Joanne Earl says you should allow yourself the luxury of easing into retirement. (Supplied)
“Not having a good social network will have a greater impact on your health, in many cases, than not exercising. And people don’t realise this,” Professor Pachana says.
“Some people who do experience social isolation are at greater risk of physical decline and a greater risk for dementia.”
Joanne Earl is an organisational psychologist from Macquarie University who specialises in retirement planning. She says being in control is key.
“A lot of people will just be focused on how much money they’ve got, but they need a wider lens to think about not just the money, but what they’re going to be doing after they retire,” she says.
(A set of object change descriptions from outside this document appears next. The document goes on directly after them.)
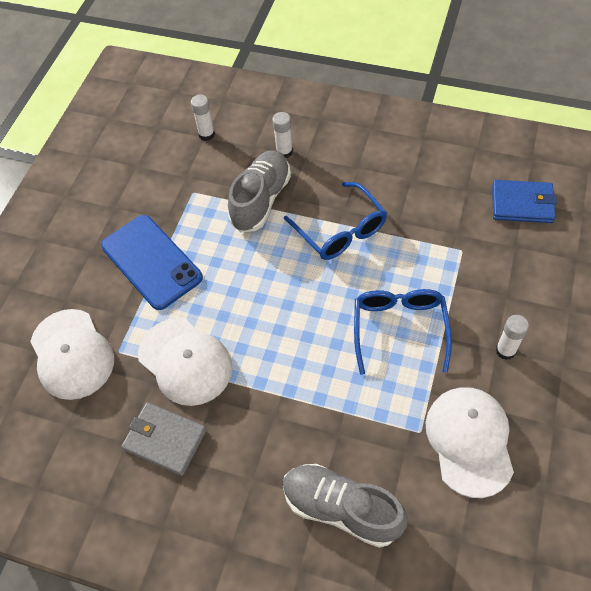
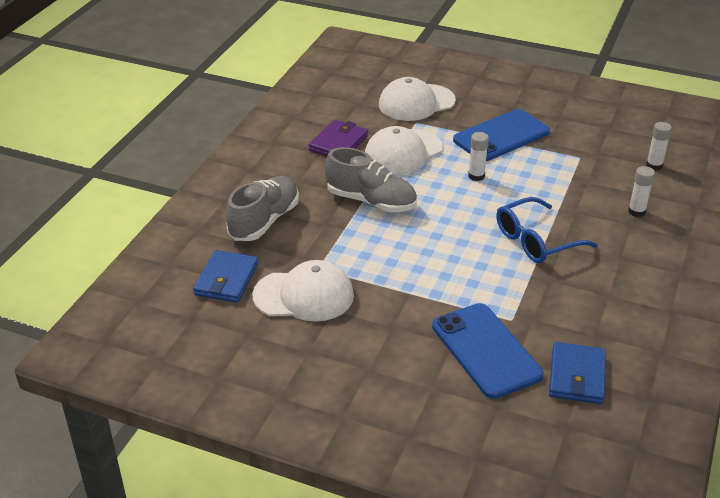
camera: 90 degrees right, 20 degrees down
(165, 440) = (338, 143): grey wallet -> purple wallet
(261, 200) = (572, 195): grey shoe -> grey shoe (371, 201)
(399, 329) = (421, 267): blue glasses -> none
(460, 534) = (226, 279): none -> blue wallet
(505, 350) = (390, 332): white glue stick -> white glue stick (476, 176)
(509, 269) = (485, 350): none -> blue phone

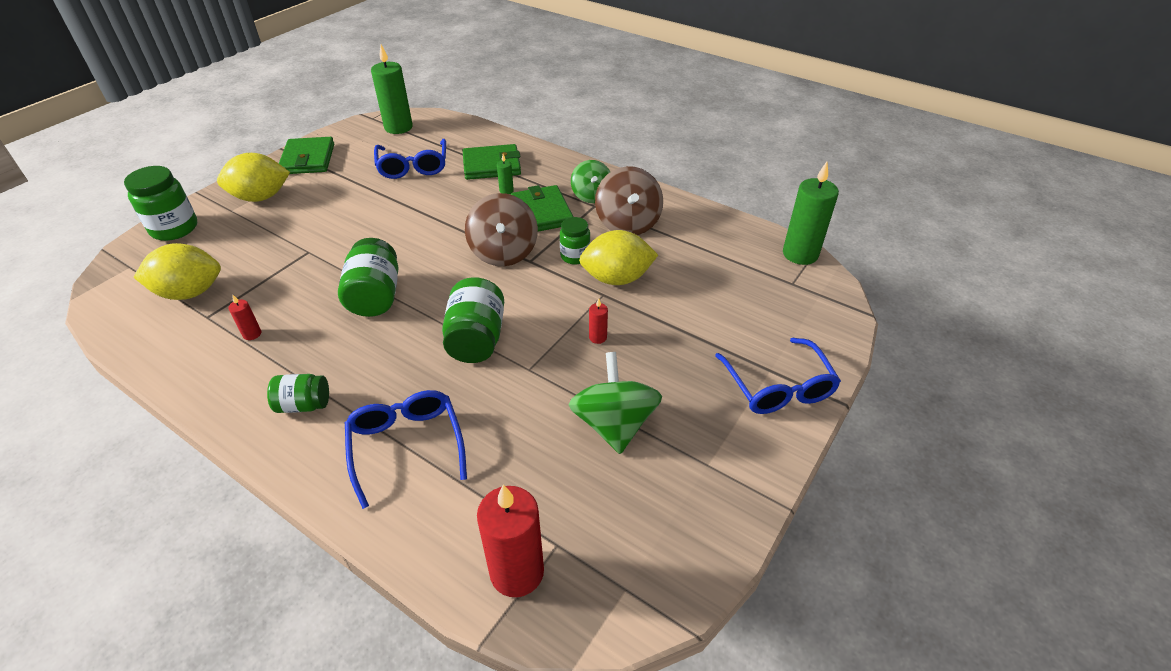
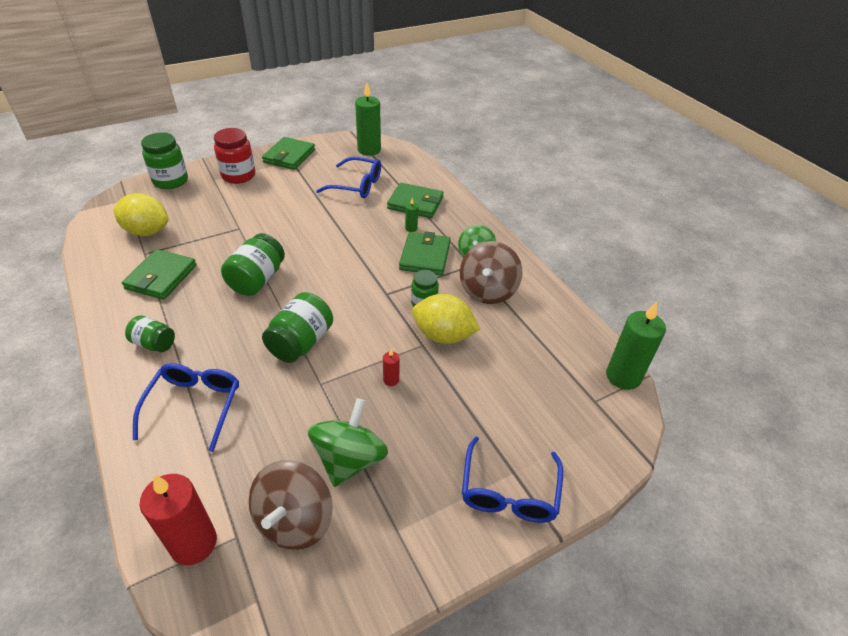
camera: 25 degrees right, 0 degrees up
(252, 334) = (161, 277): red candle -> green wallet
(261, 197) = (238, 176): yellow lemon -> red jar
(413, 166) = (357, 185): blue glasses -> blue glasses turned 90 degrees counterclockwise
(503, 252) = (372, 279): brown spinning top -> brown spinning top (294, 520)

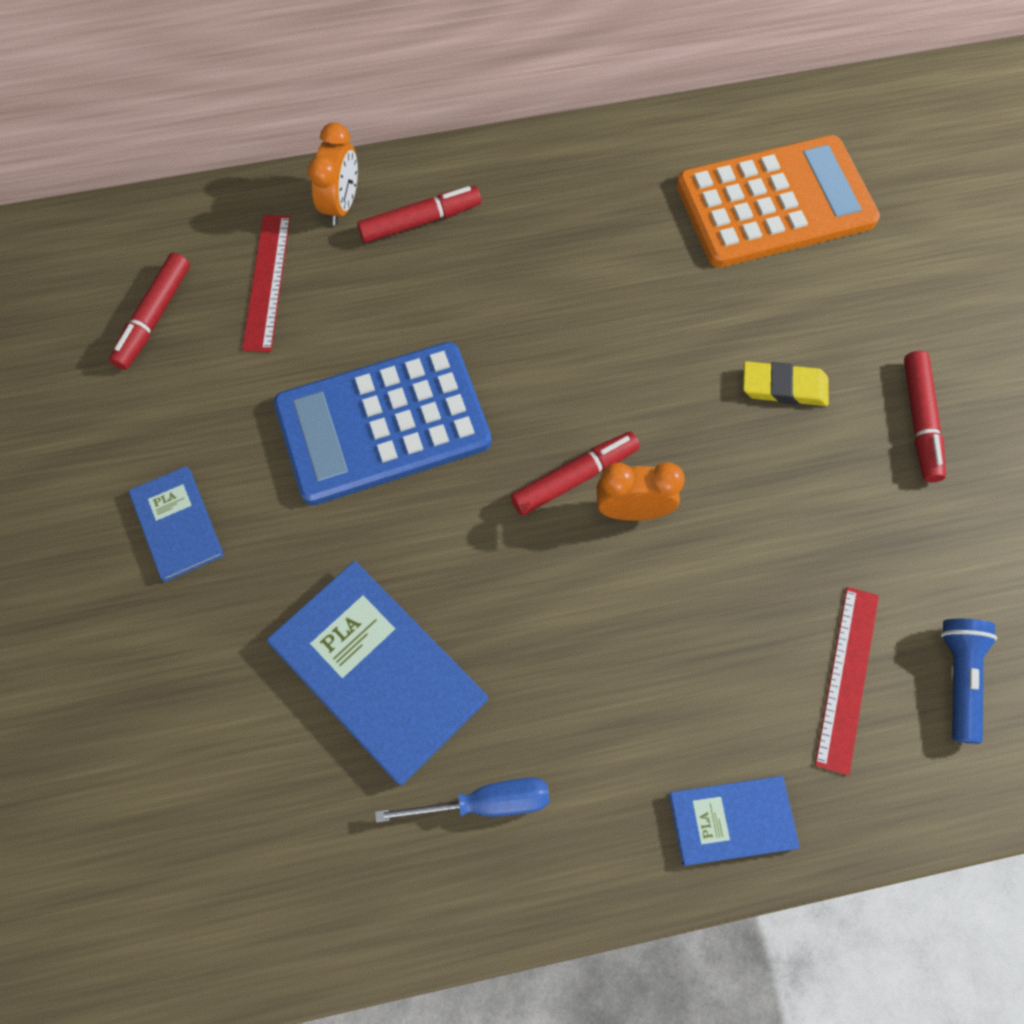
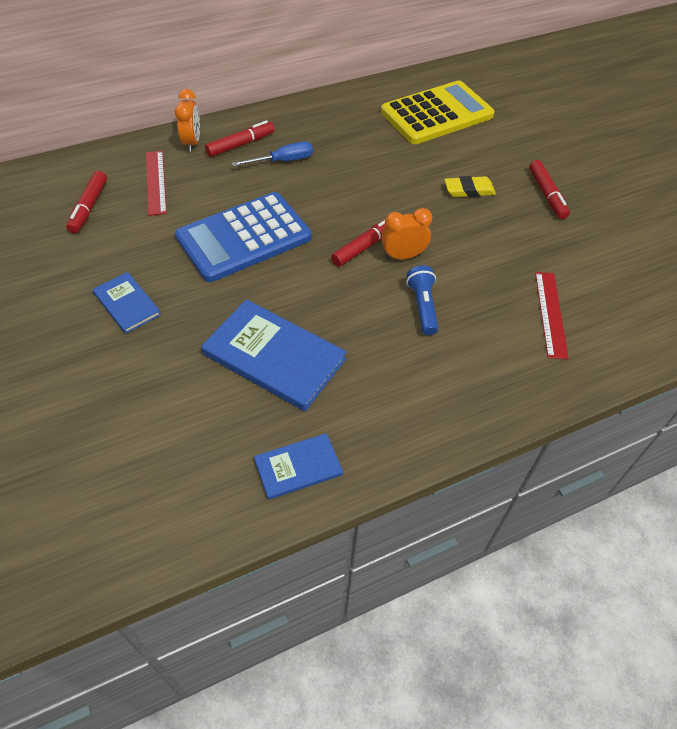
camera: 15 degrees left, 15 degrees down
(485, 802) = (359, 411): blue screwdriver -> blue screwdriver (283, 161)
(732, 821) = (510, 393): blue book -> blue book (298, 467)
(775, 203) = (437, 114): orange calculator -> yellow calculator
(958, 678) = (611, 304): blue flashlight -> blue flashlight (422, 306)

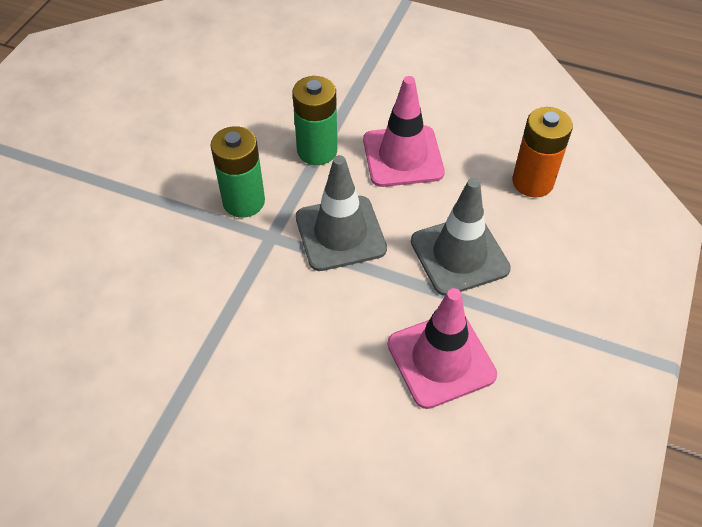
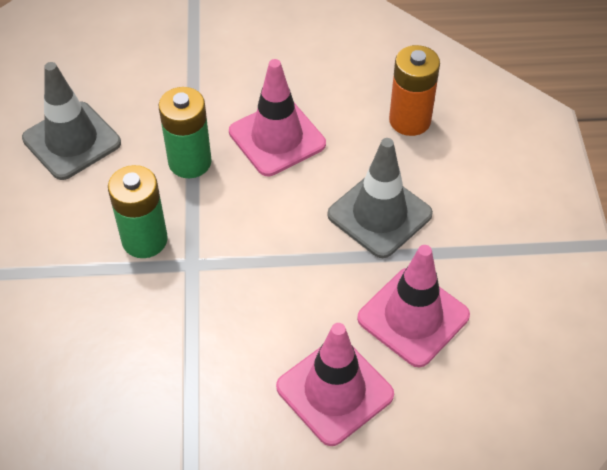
camera: 25 degrees left, 0 degrees up
(332, 396) = (334, 391): none -> pink traffic cone
(340, 233) = (258, 236): grey traffic cone -> grey traffic cone (71, 141)

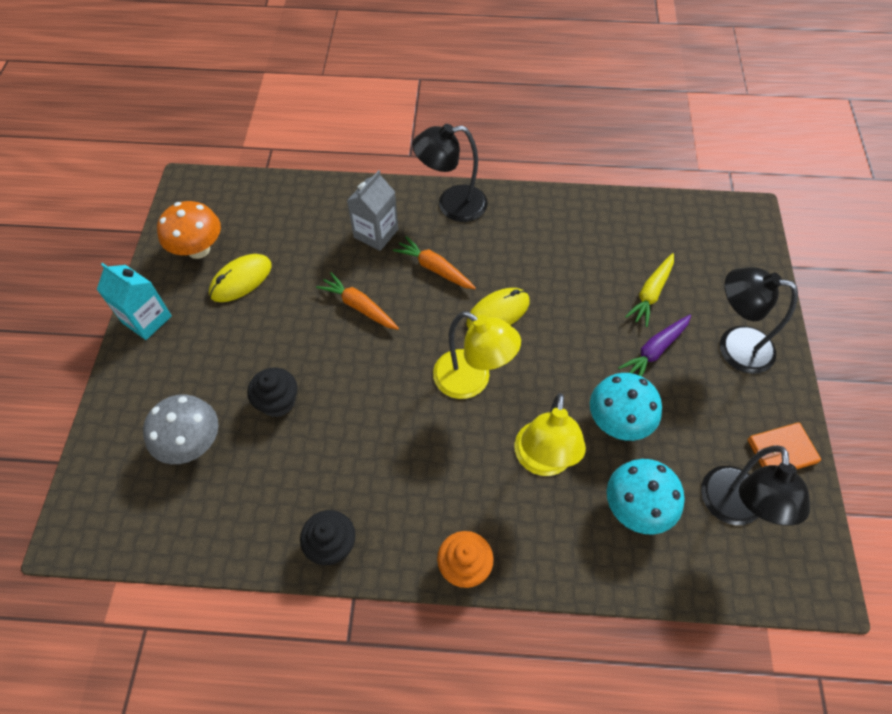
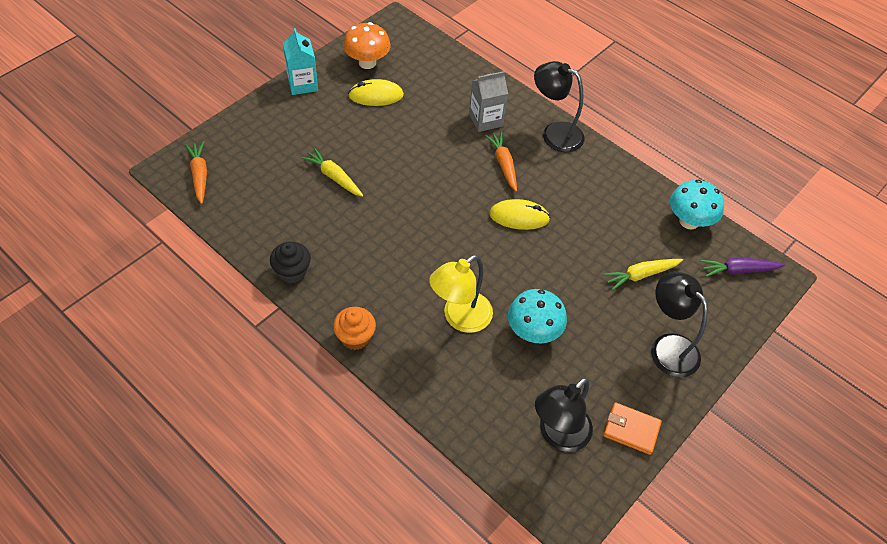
camera: 35 degrees right, 5 degrees down
(192, 443) = (267, 167): grey mushroom -> none
(278, 402) = (333, 177): black cupcake -> yellow carrot
(359, 306) = (432, 156): orange carrot -> orange carrot (199, 175)
(472, 381) = (461, 244): yellow lamp -> none
(636, 508) = (493, 386): turquoise mushroom -> turquoise mushroom (689, 221)
(654, 351) = (605, 310): purple carrot -> purple carrot (738, 270)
“The two key things are keeping well and keeping social, [and also] recognising it doesn’t have to be all or nothing.”
She says people can choose to retire in their own time.
“Allow yourself the luxury of just easing into it, rather than it being a real sort of shock to the system.”
Greg Noonan retired earlier this year at the age of 56.
Greg Noonan stopped working in January of this year and recently enjoyed his 100th day of retirement. (Supplied)
His advice for anyone who has just finished work is simply to be patient.
“Pay heed to the emotion that’s involved in the whole process. [And] be kind to yourself,” he says.